Cette stratégie, selon les critiques, aurait pour effet d’augmenter le nombre total d’interventions réalisées, tout en diminuant drastiquement le recours aux soins intensifs. Ce phénomène, assure Fd’I, crée « l’illusion » que ces soins ne sont plus nécessaires, alimentant ainsi l’affirmation qu’il n’y a pas eu d’affaiblissement de l’unité. « Ce chiffre est le résultat d’un choix politique en amont, et non d’une réduction spontanée des besoins cliniques », martèle le parti.
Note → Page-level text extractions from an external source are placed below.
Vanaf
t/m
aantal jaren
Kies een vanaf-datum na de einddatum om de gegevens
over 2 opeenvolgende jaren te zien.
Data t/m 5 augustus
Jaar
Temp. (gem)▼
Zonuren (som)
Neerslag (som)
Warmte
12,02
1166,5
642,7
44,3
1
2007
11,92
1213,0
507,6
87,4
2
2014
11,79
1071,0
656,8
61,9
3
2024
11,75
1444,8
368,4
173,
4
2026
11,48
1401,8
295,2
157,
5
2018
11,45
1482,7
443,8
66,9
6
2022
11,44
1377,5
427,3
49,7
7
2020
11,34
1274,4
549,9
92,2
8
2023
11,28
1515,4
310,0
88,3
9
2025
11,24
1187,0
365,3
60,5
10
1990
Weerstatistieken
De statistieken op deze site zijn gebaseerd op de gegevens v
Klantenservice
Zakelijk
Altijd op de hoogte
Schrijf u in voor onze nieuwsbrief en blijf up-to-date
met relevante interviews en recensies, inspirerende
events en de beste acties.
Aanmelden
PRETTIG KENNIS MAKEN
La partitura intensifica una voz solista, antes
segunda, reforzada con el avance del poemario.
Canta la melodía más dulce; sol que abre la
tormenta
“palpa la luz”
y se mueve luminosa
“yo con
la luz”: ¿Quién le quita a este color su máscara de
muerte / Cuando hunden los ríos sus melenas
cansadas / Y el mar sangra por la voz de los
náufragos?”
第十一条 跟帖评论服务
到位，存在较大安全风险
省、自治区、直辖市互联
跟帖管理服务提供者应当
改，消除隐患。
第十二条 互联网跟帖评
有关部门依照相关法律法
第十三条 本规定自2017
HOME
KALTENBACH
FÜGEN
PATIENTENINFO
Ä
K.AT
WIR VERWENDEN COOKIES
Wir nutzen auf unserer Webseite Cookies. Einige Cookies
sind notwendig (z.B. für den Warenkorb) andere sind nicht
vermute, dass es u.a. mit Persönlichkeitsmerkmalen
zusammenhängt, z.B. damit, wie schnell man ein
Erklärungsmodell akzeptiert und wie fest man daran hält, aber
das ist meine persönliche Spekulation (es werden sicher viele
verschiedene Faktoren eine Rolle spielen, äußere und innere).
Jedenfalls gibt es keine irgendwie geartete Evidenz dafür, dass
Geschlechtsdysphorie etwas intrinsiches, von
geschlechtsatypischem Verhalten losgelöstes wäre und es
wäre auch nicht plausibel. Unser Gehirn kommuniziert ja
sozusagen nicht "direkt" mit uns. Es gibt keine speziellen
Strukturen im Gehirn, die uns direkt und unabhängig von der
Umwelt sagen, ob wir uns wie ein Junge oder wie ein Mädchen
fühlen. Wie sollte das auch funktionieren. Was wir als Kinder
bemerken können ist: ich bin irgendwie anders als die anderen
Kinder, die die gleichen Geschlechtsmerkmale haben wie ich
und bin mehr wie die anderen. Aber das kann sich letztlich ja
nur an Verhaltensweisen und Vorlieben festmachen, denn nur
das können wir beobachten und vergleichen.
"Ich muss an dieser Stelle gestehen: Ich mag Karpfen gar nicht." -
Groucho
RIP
Face à cette situation, Fratelli d’Italia soulève des questions cruciales quant à la prise en charge des urgences : « Un problème sérieux demeure : si des opérations complexes ne sont plus réalisées à Cento, que se passe-t-il si un patient grave qui ne peut être transporté à Cona arrive aux urgences ? » Le groupe s’interroge également sur la responsabilité en cas d’opérations complexes effectuées en l’absence de pratique quotidienne, ou lors du transfert d’un patient critique vers Cona.
Le silence observé par le maire et le Parti démocrate est jugé « incompréhensible » par Fd’I. « Aucune information des citoyens, aucune prise de position pour la défense de notre hôpital », déplore le parti, appelant à une plus grande transparence et à une défense proactive de l’établissement de santé local.